Inca Minerals uncovers bonanza grade copper, lead and silver at MaCauley Creek
Recent field exploration at Inca Minerals’ (ASX: ICG) MaCauley Creek project in north-east Queensland has generated “outstanding” bonanza grades of copper, silver, and lead, plus zinc, lithium, tantalum, tungsten and tin.
The company has received assays from surface rock chip sampling at the project, which has revealed several occurrences of high-grade copper, lead, zinc and silver, as well as “new economy” metals such as lithium, tin and tungsten across its tenement package.
Highlight results were bonanza grades of 49% copper, 2,430 grams per tonne silver, 43.3% lead, and 1.33% zinc.
One sample assayed 14.9% copper, 19.25% iron, 362g/t silver and 1,480ppm lead and another returned 7.81% copper, 43.3% lead, 8,780ppm zinc, 2,430g/t silver, 8,100ppm antimony, 999ppm cadmium and 169ppm molybdenum.
Inca noted the high-grade mineral occurrences are hosted in the Running River Metamorphices and Ewan Formations – the same geological lithologies that host the Mount Moss magnetite, copper, lead and silver mines, which are located 1km to the north.
Of the 70 samples collected and analysed, more than 35% contain ore grade copper, silver, lead and zinc.
Highly anomalous ‘new economy’ metals
Highly anomalous levels of ‘new economy’ metals such as lithium, tin, tantalum and tungsten were also recorded across the MaCauley Creek tenements – adding to the project’s prospectivity.
Values of up to 345ppm lithium, 500ppm tin and 125ppm tungsten were returned.
Importantly, the high-grade surface samples are coincident with significant geophysical anomalies, many of which have not been tested and will now become the focus of future exploration in 2023 and beyond.
Inca chairman Adam Taylor said the identification of ore grade base metals and silver in several locations together with anomalous levels of lithium, tin and tantalum opened up an exciting new opportunity for the company within MaCauley Creek.
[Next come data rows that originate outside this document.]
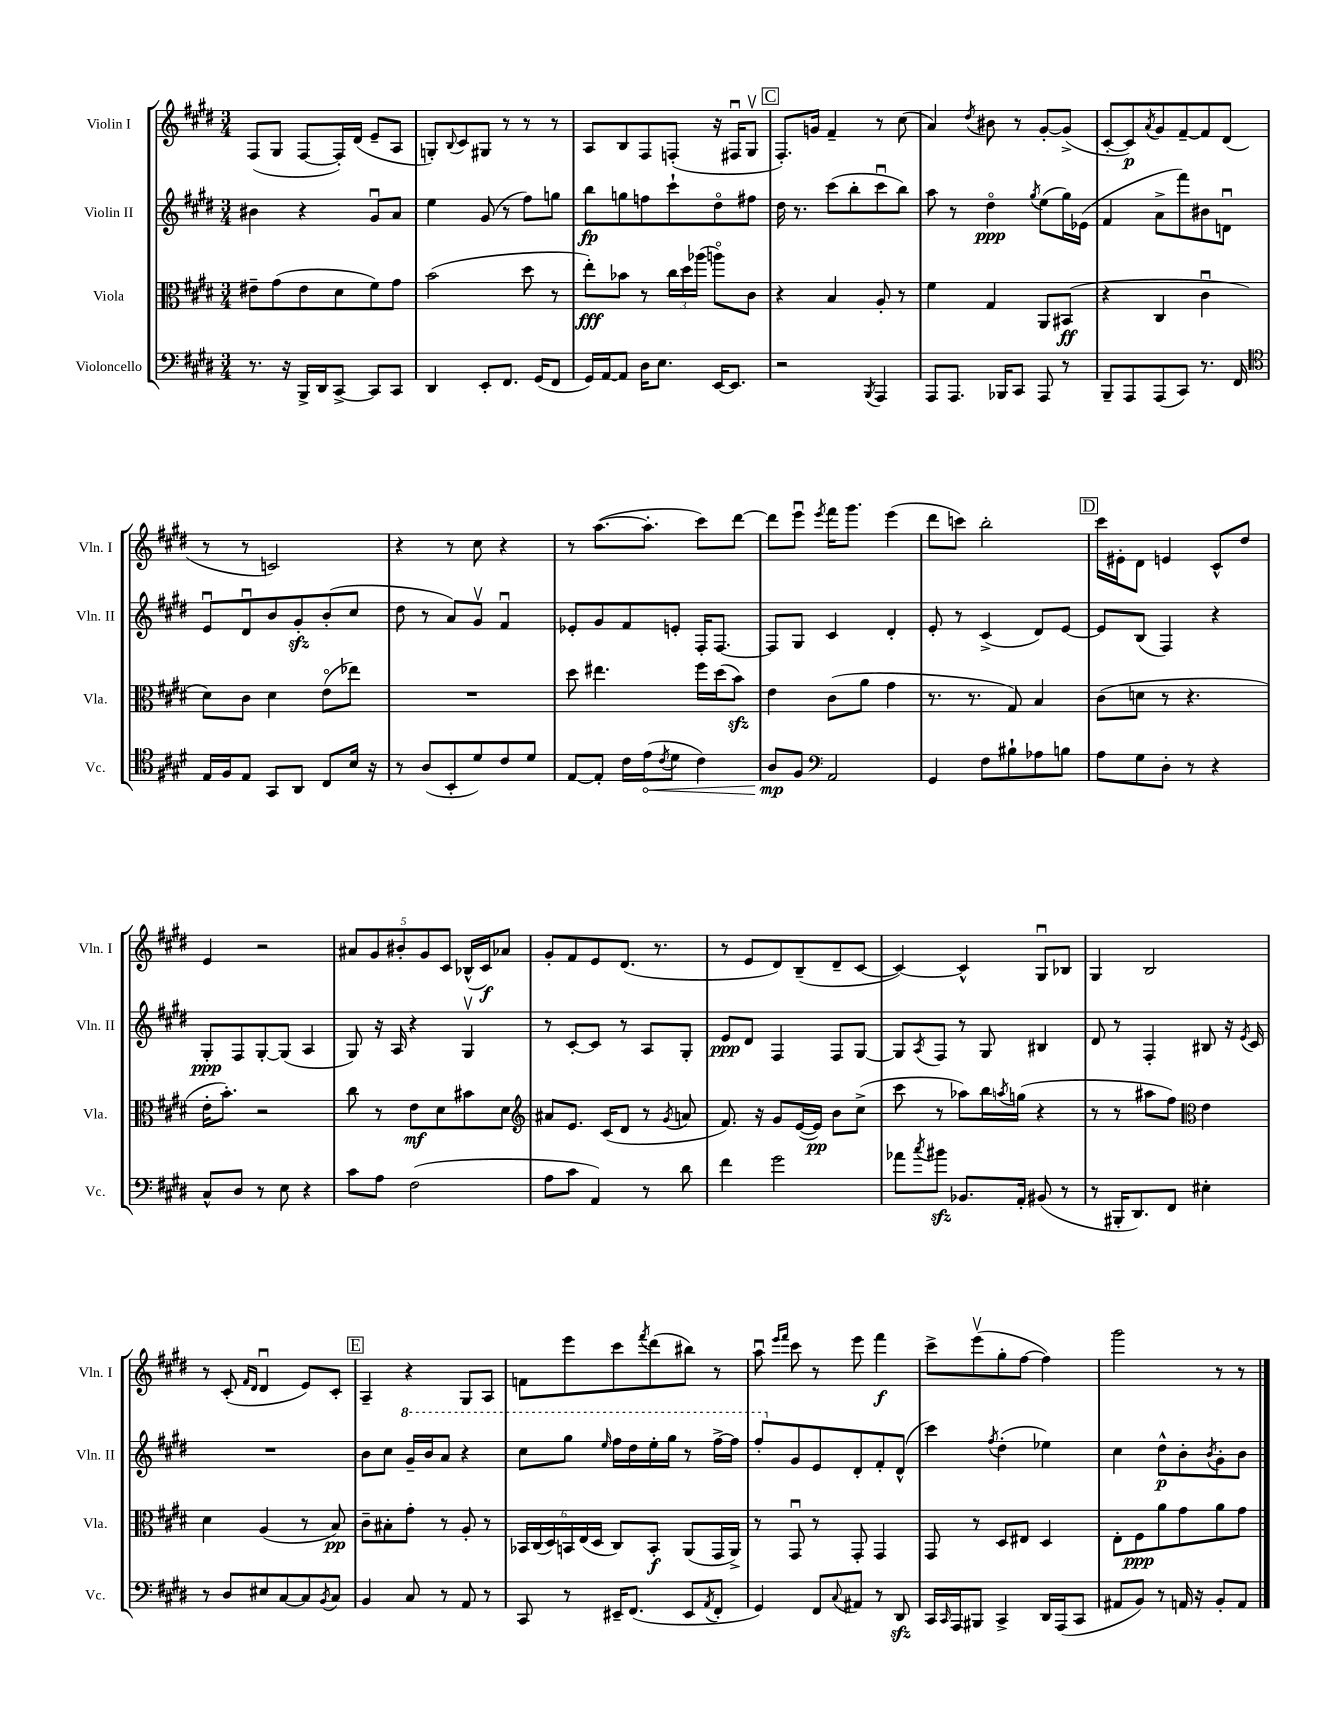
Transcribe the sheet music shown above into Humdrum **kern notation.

**kern	**dynam	**kern	**dynam	**kern	**dynam	**kern	**dynam
*part4	*part4	*part3	*part3	*part2	*part2	*part1	*part1
*staff4	*staff4	*staff3	*staff3	*staff2	*staff2	*staff1	*staff1
*I"Violoncello	*	*I"Viola	*	*I"Violin II	*	*I"Violin I	*
*I'Vc.	*	*I'Vla.	*	*I'Vln. II	*	*I'Vln. I	*
*clefF4	*	*clefC3	*	*clefG2	*	*clefG2	*
*k[f#c#g#d#]	*	*k[f#c#g#d#]	*	*k[f#c#g#d#]	*	*k[f#c#g#d#]	*
*M3/4	*	*M3/4	*	*M3/4	*	*M3/4	*
=48	=48	=48	=48	=48	=48	=48	=48
8.r	.	8e#X~\L	.	4b#X\	.	(8F#/L	.
.	.	(8g#\	.	.	.	8G#/J	.
16r	.	.	.	.	.	.	.
16BBB^/LL	.	8e#\	.	4r	.	[8F#/L	.
16DD#/J	.	.	.	.	.	.	.
[8CC#^/J	.	8d#\	.	.	.	16F#'/L])	.
.	.	.	.	.	.	(16d#/JJ	.
8CC#/L]	.	8f#\)	.	8g#u/L	.	8e~/L	.
8CC#/J	.	8g#\J	.	8a/J	.	8A/J	.
=49	=49	=49	=49	=49	=49	=49	=49
4DD#/	.	(2b\	.	4ee\	.	8Gn'/L)	.
.	.	.	.	.	.	8qqB/	.
.	.	.	.	.	.	8c#/	.
8EE'/L	.	.	.	(8g#/	.	8G#X/J	.
8.FF#/J	.	.	.	8r	.	8r	.
.	.	8dd#\	.	8ff#\L)	.	8r	.
(16GG#/KL	.	.	.	.	.	.	.
8FF#/J	.	8r	.	8ggn\J	.	8r	.
=50	=50	=50	=50	=50	=50	=50	=50
16GG#/LL)	.	8ee'\L)	fff	8bb\L	fp	8A/L	.
[16AA/J	.	.	.	.	.	.	.
8AA/J]	.	8b-X\J	.	8ggn\	.	8B/	.
16D#\KL	.	8r	.	8ffn\	.	8F#/	.
8.E\J	.	.	.	.	.	.	.
.	.	24cc#\LL	.	8ccc#`\	.	(8Fn'/J	.
.	.	24dd#\	.	.	.	.	.
.	.	(24aa-X\JJ	.	.	.	.	.
[16EE/KL	.	8aan\L)	.	8dd#\	.	16r	.
8.EE/J]	.	.	.	.	.	16F#Xu/KL	.
.	.	8c#\J	.	8ff#X\J	.	8G#v/J	.
!!LO:REH:place=s1:t=C
=51	=51	=51	=51	=51	=51	=51	=51
2r	.	4r	.	16dd#\	.	8.F#'/L)	.
.	.	.	.	8.r	.	.	.
.	.	.	.	.	.	16gn/Jk	.
.	.	4B/	.	(8ccc#\L	.	4f#~/	.
.	.	.	.	8bb'\	.	.	.
8qBBB/	.	.	.	.	.	.	.
4AAA/	.	8A'/	.	8ccc#u\	.	8r	.
.	.	8r	.	8bb\J)	.	(8cc#\	.
=52	=52	=52	=52	=52	=52	=52	=52
8AAA/L	.	4f#\	.	8aa\	.	4a/)	.
8.AAA/J	.	.	.	8r	.	.	.
.	.	.	.	.	.	8qdd#/	.
.	.	4G#/	.	4dd#\	ppp	8b#X\	.
16BBB-X/KL	.	.	.	.	.	.	.
8CC#/J	.	.	.	.	.	8r	.
.	.	.	.	8qgg#/	.	.	.
8AAA/	.	8AA/L	.	(8ee\L	.	[8g#'/L	.
8r	.	(8BB#X/J	ff	16gg#\L)	.	(8g#^/J]	.
.	.	.	.	(16e-X\JJ	.	.	.
=53	=53	=53	=53	=53	=53	=53	=53
8BBB~/L	.	4r	.	4f#/	.	[8c#'/L	.
8AAA/	.	.	.	.	.	8c#/])	p
.	.	.	.	.	.	8qa/	.
(8AAA/	.	4C#/	.	8a^\L	.	8g#/	.
8CC#/J)	.	.	.	8fff#\)	.	[8f#~/	.
8.r	.	4c#u\	.	8b#X\	.	8f#/]	.
.	.	.	.	8dnu\J	.	(8d#/J	.
16FF#/	.	.	.	.	.	.	.
!!LO:LB:g=z
=54	=54	=54	=54	=54	=54	=54	=54
*clefC4	*	*	*	*	*	*	*
16E/LL	.	8d#\L)	.	8eu/L	.	8r	.
16F#/J	.	.	.	.	.	.	.
8E/J	.	8c#\J	.	8d#u/	.	8r	.
8GG#/L	.	4d#\	.	8b/	.	2cn/)	.
8AA/J	.	.	.	8g#zz'/	.	.	.
8C#/L	.	(8e\L	.	(8b'/	.	.	.
16B/Jk	.	8ee-X\J)	.	8cc#/J	.	.	.
16r	.	.	.	.	.	.	.
=55	=55	=55	=55	=55	=55	=55	=55
8r	.	2.r	.	8dd#\	.	4r	.
(8A/L	.	.	.	8r	.	.	.
8BB'/	.	.	.	8a/L)	.	8r	.
8d#/)	.	.	.	8g#v/J	.	8cc#\	.
8c#/	.	.	.	4f#u/	.	4r	.
8d#/J	.	.	.	.	.	.	.
=56	=56	=56	=56	=56	=56	=56	=56
[8E/L	.	8dd#\	.	8e-X'/L	.	8r	.
8E'/J]	.	4.ee#X\	.	8g#/	.	([8.aa\L	.
16c#\LL	.	.	.	8f#/	.	.	.
!	!LO:HP:b	!	!	!	!	!	!
(16e\J	<	.	.	.	.	8.aa'\J]	.
8qc#/	.	.	.	.	.	.	.
8d#\J	.	.	.	8en'/J	.	.	.
4c#\)	.	16ff#\LL	.	16F#'/KL	.	8ccc#\L)	.
.	.	(16dd#\J	.	[8.F#/J	.	.	.
.	.	8bzz\J)	.	.	.	[8ddd#\J	.
=57	=57	=57	=57	=57	=57	=57	=57
8A/L	mp	4e\	.	8F#/L]	.	8ddd#\L]	.
8F#/J	[	.	.	8G#/J	.	8eeeu\J	.
*clefF4	*	*	*	*	*	*	*
.	.	.	.	.	.	8qeee/	.
2AA/	.	(8c#\L	.	4c#/	.	16fff#\KL	.
.	.	.	.	.	.	8.ggg#\J	.
.	.	8a\J	.	.	.	.	.
.	.	4g#\	.	4d#'/	.	(4eee\	.
=58	=58	=58	=58	=58	=58	=58	=58
4GG#/	.	8.r	.	8e'/	.	8ddd#\L	.
.	.	.	.	8r	.	8cccn\J)	.
.	.	8.r	.	.	.	.	.
8F#\L	.	.	.	(4c#^/	.	2bb'\	.
8B#X`\	.	8G#/)	.	.	.	.	.
8A-X\	.	4B/	.	8d#/L)	.	.	.
8Bn\J	.	.	.	[8e/J	.	.	.
!!LO:REH:place=s1:t=D
=59	=59	=59	=59	=59	=59	=59	=59
8A\L	.	(8c#\L	.	8e/L]	.	16ccc#\LL	.
.	.	.	.	.	.	16e#X'\J	.
8G#\	.	8dn\J	.	(8B/J	.	8d#\J	.
8D#'\J	.	8r	.	4F#/)	.	4en/	.
8r	.	4.r	.	.	.	.	.
4r	.	.	.	4r	.	8c#^^/L	.
.	.	.	.	.	.	8dd#/J	.
!!LO:LB:g=z
=60	=60	=60	=60	=60	=60	=60	=60
8C#^^/L	.	16e'\KL	.	8G#'/L	ppp	4e/	.
.	.	8.b'\J)	.	.	.	.	.
8D#/J	.	.	.	8F#/	.	.	.
8r	.	2r	.	[8G#'/	.	2r	.
8E\	.	.	.	(8G#/J]	.	.	.
4r	.	.	.	4A/	.	.	.
=61	=61	=61	=61	=61	=61	=61	=61
8c#\L	.	8cc#\	.	8G#/)	.	10a#X/L	.
.	.	.	.	.	.	10g#/	.
8A\J	.	8r	.	16r	.	.	.
.	.	.	.	16A/	.	.	.
.	.	.	.	.	.	10b#X'/	.
(2F#\	.	8e\L	mf	4r	.	.	.
.	.	.	.	.	.	10g#/	.
.	.	8d#\	.	.	.	.	.
.	.	.	.	.	.	10c#/J	.
.	.	8b#X\	.	4G#v/	.	(16B-X^^/LL	.
.	.	.	.	.	.	16c#/J)	f
.	.	8d#\J	.	.	.	8a-X/J	.
=62	=62	=62	=62	=62	=62	=62	=62
*	*	*clefG2	*	*	*	*	*
8A\L	.	8a#X/L	.	8r	.	8g#'/L	.
8c#\J	.	8.e/J	.	[8c#'/L	.	8f#/	.
4AA/)	.	.	.	8c#/J]	.	8e/	.
.	.	(16c#/KL	.	.	.	.	.
.	.	8d#/J	.	8r	.	(8.d#/J	.
8r	.	8r	.	8A/L	.	.	.
.	.	.	.	.	.	8.r	.
.	.	8qg#/	.	.	.	.	.
8d#\	.	8an/	.	8G#'/J	.	.	.
=63	=63	=63	=63	=63	=63	=63	=63
4f#\	.	8.f#/)	.	8e/L	ppp	8r	.
.	.	.	.	8d#/J	.	8e/L	.
.	.	16r	.	.	.	.	.
2g#\	.	8g#/L	.	4F#/	.	8d#/)	.
.	.	([16e/L	.	.	.	(8B~/	.
.	.	16e/JJ])	pp	.	.	.	.
.	.	8b\L	.	8F#/L	.	8d#~/	.
.	.	(8cc#^\J	.	[8G#/J	.	[8c#/J	.
=64	=64	=64	=64	=64	=64	=64	=64
8a-X\L	.	8ccc#\	.	8G#/L]	.	4c#/_)	.
8qcc#/	.	.	.	8qA/	.	.	.
8b#Xzz\J	.	8r	.	8F#/J	.	.	.
8.BB-X/L	.	8aa-X\L)	.	8r	.	4c#^^/]	.
.	.	16bb\L	.	8G#/	.	.	.
.	.	8qaan/	.	.	.	.	.
16AA'/Jk	.	(16ggn\JJ	.	.	.	.	.
(8BB#X/	.	4r	.	4B#X/	.	8G#u/L	.
8r	.	.	.	.	.	8B-X/J	.
=65	=65	=65	=65	=65	=65	=65	=65
8r	.	8r	.	8d#/	.	4G#/	.
16BBB#X'/KL	.	8r	.	8r	.	.	.
8.DD#/)	.	.	.	.	.	.	.
.	.	8aa#X\L	.	4F#'/	.	2B/	.
8FF#/J	.	8ff#\J)	.	.	.	.	.
*	*	*clefC3	*	*	*	*	*
4E#X'\	.	4e\	.	8B#X/	.	.	.
.	.	.	.	16r	.	.	.
.	.	.	.	8qe/	.	.	.
.	.	.	.	16c#/	.	.	.
!!LO:LB:g=z
=66	=66	=66	=66	=66	=66	=66	=66
8r	.	4d#\	.	2.r	.	8r	.
8D#/L	.	.	.	.	.	(8c#'/	.
.	.	.	.	.	.	16qqf#/LL	.
.	.	.	.	.	.	16qqd#/JJ	.
8E#X/	.	(4A/	.	.	.	4d#u/	.
[8C#/	.	.	.	.	.	.	.
8C#/]	.	8r	.	.	.	8e/L)	.
8qBB/	.	.	.	.	.	.	.
8C#/J	.	8B/)	pp	.	.	8c#'/J	.
!!LO:REH:place=s1:t=E
=67	=67	=67	=67	=67	=67	=67	=67
4BB/	.	8c#~\L	.	8b\L	.	4A~/	.
.	.	8B#X'\	.	8cc#\J	.	.	.
*	*	*	*	*8va	*	*	*
8C#/	.	8g#'\J	.	16gg#~/LL	.	4r	.
.	.	.	.	16bb/J	.	.	.
8r	.	8r	.	8aa/J	.	.	.
8AA/	.	8A'/	.	4r	.	8G#/L	.
8r	.	8r	.	.	.	8A/J	.
=68	=68	=68	=68	=68	=68	=68	=68
8CC#/	.	24BB-X/LL	.	8ccc#\L	.	8fn\L	.
.	.	(24C#/	.	.	.	.	.
.	.	24D#/)	.	.	.	.	.
8r	.	24BBn/	.	8ggg#\J	.	8eee\	.
.	.	(24E/	.	.	.	.	.
.	.	24D#/JJ	.	.	.	.	.
.	.	.	.	16qqeee/	.	.	.
16EE#X~/KL	.	8C#/L)	.	16fff#\LL	.	8ccc#\	.
(8.FF#/J	.	.	.	16ddd#\	.	.	.
.	.	.	.	.	.	8qfff#/	.
.	.	8BB'/J	f	16eee'\	.	(8ddd#\	.
.	.	.	.	16ggg#\JJ	.	.	.
8EE#/L	.	(8AA/L	.	8r	.	8bb#X\J)	.
8qAA/	.	.	.	.	.	.	.
8FF#'/J	.	16GG#/L	.	[16fff#^\LL	.	8r	.
.	.	16AA^/JJ)	.	16fff#\JJ]	.	.	.
=69	=69	=69	=69	=69	=69	=69	=69
4GG#/)	.	8r	.	8fff#'/L	.	8aau\	.
.	.	.	.	.	.	16qqeee/LL	.
.	.	.	.	.	.	16qqfff#/JJ	.
*	*	*	*	*X8va	*	*	*
.	.	8GG#u/	.	8g#/	.	8ccc#\	.
8FF#/L	.	8r	.	8e/	.	8r	.
8qqC#/	.	.	.	.	.	.	.
8AA#X/J	.	8GG#'/	.	8d#'/	.	8eee\	.
8r	.	4GG#/	.	8f#'/	.	4fff#\	f
8DD#zz/	.	.	.	(8d#^^/J	.	.	.
=70	=70	=70	=70	=70	=70	=70	=70
16CC#/LL	.	8GG#/	.	4ccc#\)	.	8ccc#^\L	.
16qqCC#/	.	.	.	.	.	.	.
16AAA/J	.	.	.	.	.	.	.
8BBB#X/J	.	8r	.	.	.	(8eeev\	.
.	.	.	.	8qff#/	.	.	.
4CC#^/	.	8D#/L	.	(4dd#'\	.	8gg#'\	.
.	.	8E#X/J	.	.	.	[8ff#\J	.
16DD#/LL	.	4D#/	.	4ee-X\)	.	4ff#\])	.
(16AAA/J	.	.	.	.	.	.	.
8CC#/J	.	.	.	.	.	.	.
=71	=71	=71	=71	=71	=71	=71	=71
8AA#X/L	.	8E'\L	.	4cc#\	.	2ggg#\	.
8BB/J)	.	8F#\	ppp	.	.	.	.
8r	.	8a\	.	8dd#^^\L	p	.	.
16AAn/	.	8g#\	.	8b'\	.	.	.
16r	.	.	.	.	.	.	.
.	.	.	.	8qb/	.	.	.
8BB'/L	.	8a\	.	8g#'\	.	8r	.
8AA/J	.	8g#\J	.	8b\J	.	8r	.
==	==	==	==	==	==	==	==
*-	*-	*-	*-	*-	*-	*-	*-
“We are looking forward to progressing follow-up exploration programs to build on these significant results,” Mr Taylor said.
A number of highly prospective areas have been identified for follow-up exploration work, which would include systematic soil surveys, possible IP section lines and drill testing.
MaCauley Creek is located 150km north-west of Townsville and forms part of Inca’s portfolio of “frontier” exploration projects in Australia.